Protein N-glycosylation, or the attachment of oligo- and polysaccharides at specific asparagine residues in a protein, is conserved throughout life, and is now also observed in viruses. In contrast to eukaryotes, whose well-studied N-glycosylation machineries are relatively simple, archaea, microalgae and bacteria utilize a wide variety of monosaccharides to create a wealth of structurally diverse N-glycans, and the same holds true for some recently discovered viruses. Because protein glycosylation occurs as a post-translational modification (so that genetics approaches are often not informative) the complexity and diversity in N-glycan structures are poorly understood in detail.
Therefore, understanding how and why N-glycosylation occur in archaea, microalgae and viruses will open up many possibilities ranging from drug discovery (antivirals) to biotechnology (glycoprotein and glycoprocessing enzyme engineering for materials and life sciences).
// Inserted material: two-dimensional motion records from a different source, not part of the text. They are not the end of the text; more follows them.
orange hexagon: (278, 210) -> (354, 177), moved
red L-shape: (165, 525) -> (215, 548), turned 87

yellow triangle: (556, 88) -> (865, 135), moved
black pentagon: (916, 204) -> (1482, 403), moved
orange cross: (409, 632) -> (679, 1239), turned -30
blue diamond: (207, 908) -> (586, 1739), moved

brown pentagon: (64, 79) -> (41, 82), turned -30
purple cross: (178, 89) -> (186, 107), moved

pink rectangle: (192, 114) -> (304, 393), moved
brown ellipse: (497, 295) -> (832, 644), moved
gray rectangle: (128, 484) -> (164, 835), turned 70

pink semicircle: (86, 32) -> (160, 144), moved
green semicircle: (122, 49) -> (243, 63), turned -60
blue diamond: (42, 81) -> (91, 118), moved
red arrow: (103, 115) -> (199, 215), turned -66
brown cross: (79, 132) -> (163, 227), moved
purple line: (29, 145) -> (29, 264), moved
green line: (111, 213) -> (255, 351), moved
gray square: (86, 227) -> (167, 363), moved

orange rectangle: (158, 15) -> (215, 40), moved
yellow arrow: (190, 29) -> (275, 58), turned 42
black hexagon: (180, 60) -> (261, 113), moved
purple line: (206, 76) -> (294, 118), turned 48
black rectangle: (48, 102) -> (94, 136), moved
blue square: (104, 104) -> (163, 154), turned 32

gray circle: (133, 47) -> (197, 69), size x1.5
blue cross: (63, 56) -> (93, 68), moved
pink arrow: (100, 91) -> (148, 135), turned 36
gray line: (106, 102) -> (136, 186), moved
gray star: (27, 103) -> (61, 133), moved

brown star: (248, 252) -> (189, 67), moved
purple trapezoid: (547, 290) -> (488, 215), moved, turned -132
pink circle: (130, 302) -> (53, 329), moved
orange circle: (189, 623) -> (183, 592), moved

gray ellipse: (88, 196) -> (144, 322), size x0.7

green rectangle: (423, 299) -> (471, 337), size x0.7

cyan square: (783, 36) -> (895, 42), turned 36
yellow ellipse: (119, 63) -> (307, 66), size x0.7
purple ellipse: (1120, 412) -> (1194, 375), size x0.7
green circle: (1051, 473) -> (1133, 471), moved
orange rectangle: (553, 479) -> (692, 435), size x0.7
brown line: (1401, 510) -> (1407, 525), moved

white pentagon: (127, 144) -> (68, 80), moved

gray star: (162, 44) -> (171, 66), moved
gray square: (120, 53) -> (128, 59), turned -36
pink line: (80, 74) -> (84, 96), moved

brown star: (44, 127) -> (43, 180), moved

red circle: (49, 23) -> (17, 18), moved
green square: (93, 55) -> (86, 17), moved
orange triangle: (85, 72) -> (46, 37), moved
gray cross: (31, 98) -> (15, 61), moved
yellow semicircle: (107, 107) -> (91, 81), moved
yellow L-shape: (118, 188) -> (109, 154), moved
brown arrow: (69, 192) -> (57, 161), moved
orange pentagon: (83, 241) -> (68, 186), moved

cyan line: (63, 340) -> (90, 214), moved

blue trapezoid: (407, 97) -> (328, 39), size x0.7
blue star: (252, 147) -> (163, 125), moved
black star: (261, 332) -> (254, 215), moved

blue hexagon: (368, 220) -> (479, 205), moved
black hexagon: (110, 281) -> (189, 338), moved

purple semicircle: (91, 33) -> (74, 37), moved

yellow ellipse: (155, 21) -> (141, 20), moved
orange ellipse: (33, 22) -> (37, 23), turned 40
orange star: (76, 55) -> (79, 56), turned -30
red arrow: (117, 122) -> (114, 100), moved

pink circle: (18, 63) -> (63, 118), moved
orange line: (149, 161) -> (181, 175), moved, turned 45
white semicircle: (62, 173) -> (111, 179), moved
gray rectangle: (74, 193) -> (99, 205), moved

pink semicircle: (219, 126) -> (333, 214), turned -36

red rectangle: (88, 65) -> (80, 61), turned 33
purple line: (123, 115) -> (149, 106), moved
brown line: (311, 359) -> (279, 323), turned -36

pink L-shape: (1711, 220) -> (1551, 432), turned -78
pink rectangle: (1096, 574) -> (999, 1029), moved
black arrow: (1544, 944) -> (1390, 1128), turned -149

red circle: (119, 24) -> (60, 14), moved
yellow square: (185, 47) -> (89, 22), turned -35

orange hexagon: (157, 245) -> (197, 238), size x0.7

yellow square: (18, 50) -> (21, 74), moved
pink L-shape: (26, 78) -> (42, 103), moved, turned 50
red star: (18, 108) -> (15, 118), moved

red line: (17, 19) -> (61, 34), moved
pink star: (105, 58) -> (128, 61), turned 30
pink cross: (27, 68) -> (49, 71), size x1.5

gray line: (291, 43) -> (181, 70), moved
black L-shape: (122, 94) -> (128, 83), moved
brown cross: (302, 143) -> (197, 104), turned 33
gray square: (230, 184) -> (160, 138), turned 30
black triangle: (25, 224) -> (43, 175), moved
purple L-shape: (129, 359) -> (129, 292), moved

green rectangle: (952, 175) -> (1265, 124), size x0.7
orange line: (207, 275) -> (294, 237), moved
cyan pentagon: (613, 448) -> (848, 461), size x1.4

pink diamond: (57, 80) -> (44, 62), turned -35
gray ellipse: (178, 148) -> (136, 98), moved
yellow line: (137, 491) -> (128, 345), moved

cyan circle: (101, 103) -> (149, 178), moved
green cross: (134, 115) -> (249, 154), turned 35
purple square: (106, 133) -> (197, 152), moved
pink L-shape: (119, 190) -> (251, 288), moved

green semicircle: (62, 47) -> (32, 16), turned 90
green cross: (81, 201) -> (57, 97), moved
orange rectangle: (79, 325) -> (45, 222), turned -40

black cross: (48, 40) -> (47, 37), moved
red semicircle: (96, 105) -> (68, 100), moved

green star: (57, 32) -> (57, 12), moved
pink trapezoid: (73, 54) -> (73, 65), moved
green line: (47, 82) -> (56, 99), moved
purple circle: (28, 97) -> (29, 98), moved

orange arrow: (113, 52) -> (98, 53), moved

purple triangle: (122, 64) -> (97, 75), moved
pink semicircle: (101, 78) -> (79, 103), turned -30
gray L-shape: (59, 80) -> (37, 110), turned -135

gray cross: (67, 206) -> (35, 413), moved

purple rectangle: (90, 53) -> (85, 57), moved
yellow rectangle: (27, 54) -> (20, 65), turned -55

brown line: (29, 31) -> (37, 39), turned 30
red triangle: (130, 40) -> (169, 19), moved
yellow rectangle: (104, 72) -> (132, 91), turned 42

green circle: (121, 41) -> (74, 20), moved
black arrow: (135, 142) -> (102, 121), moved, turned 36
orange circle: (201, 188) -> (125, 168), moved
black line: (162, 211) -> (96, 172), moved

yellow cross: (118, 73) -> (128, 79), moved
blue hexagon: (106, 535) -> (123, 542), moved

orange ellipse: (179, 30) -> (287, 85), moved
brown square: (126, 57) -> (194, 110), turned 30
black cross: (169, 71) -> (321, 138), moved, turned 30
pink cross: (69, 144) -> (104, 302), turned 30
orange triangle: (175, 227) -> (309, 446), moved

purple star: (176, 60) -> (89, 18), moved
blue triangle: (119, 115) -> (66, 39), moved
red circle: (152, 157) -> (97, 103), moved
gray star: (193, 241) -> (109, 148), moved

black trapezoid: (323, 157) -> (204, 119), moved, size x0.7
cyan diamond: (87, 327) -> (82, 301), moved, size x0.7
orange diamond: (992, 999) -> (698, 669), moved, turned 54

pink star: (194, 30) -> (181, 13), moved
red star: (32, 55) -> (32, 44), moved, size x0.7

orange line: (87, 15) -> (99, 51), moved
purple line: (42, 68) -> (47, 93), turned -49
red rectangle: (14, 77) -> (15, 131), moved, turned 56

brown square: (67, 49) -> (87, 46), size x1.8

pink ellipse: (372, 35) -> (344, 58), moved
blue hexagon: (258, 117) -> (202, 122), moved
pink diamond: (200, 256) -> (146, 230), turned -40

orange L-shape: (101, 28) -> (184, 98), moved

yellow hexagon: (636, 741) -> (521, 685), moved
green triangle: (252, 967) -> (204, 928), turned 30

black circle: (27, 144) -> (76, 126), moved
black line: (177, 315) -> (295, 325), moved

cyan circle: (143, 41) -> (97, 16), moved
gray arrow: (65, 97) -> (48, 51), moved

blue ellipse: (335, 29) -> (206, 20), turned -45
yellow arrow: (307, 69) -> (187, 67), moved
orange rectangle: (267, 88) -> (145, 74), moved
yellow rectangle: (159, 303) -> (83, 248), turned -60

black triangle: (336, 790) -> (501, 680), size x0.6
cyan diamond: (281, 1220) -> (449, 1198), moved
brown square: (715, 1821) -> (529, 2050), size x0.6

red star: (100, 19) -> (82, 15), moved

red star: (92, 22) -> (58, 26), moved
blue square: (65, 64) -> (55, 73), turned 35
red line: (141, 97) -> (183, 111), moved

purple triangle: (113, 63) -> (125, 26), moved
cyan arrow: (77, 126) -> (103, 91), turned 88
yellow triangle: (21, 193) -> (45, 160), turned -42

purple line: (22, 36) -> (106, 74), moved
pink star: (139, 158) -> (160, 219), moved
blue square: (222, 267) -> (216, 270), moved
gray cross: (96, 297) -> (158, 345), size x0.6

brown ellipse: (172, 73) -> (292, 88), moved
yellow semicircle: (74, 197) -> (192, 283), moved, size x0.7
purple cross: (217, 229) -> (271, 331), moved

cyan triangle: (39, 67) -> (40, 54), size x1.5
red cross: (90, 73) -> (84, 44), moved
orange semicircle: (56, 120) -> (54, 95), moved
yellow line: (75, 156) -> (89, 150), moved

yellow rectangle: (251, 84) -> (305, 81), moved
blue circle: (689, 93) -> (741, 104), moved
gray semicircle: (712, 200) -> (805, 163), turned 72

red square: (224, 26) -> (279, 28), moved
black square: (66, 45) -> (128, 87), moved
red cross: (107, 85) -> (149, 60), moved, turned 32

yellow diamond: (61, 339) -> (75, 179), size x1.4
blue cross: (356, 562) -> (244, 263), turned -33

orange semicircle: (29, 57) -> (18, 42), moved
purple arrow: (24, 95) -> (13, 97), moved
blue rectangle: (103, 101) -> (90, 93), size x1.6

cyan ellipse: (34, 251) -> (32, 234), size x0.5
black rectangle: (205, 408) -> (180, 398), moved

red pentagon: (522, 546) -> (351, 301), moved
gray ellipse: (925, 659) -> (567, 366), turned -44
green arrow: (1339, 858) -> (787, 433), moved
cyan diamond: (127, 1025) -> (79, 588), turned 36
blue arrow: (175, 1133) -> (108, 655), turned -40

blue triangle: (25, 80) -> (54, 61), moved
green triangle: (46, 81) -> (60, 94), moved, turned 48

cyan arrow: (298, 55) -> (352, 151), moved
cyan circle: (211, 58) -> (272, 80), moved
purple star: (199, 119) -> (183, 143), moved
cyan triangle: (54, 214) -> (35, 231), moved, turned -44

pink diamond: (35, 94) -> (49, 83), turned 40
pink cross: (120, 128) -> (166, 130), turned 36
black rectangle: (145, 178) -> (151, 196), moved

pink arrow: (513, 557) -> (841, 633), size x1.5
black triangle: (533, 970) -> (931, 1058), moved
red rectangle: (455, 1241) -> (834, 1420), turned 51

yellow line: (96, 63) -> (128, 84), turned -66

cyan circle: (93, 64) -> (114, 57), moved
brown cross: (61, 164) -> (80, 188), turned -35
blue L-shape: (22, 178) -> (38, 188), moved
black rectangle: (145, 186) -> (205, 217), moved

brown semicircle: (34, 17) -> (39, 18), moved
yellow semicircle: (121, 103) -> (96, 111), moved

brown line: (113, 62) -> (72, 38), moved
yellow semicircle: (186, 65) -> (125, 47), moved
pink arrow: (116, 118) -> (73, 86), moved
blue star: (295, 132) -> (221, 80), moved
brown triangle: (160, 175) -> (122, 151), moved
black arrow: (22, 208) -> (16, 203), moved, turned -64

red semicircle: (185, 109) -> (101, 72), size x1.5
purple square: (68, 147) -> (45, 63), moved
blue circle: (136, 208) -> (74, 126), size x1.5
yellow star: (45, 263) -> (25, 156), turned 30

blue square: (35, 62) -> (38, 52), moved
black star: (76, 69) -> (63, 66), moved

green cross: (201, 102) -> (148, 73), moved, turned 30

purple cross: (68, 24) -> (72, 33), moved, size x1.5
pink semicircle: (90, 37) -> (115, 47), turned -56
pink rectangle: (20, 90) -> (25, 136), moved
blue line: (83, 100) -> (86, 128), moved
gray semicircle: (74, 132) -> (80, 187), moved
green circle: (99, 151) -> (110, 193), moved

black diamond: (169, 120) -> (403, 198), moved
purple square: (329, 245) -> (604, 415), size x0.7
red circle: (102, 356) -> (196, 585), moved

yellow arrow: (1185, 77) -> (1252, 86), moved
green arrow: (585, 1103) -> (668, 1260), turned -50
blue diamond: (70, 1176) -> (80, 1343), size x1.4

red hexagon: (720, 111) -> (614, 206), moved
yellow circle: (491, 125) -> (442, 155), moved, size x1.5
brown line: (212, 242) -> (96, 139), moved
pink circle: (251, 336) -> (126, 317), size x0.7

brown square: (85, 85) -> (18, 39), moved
To do so, microbiology on selected model species will identify N-glycoproteins and their processing enzymes, whose structures (N-glycoforms, glycosyltransferase (GT) and glycosidase (GH) families) will be resolved in molecular detail by structural biology (NMR, X-ray, EM) and bioinformatics. Synthetic organic chemistry guided by computational chemistry will then provide the tools to capture and study GT/GH mode of action with ABPs as well as lead-inhibitors for antivirals. Prof. Herman Overkleeft and Dr. Marta Artola will lead the (medicinal) chemistry and chemical biology team aiming to develop a synthetic toolbox of inhibitors and ABPs able to block and inform on protein N-glycosylation process.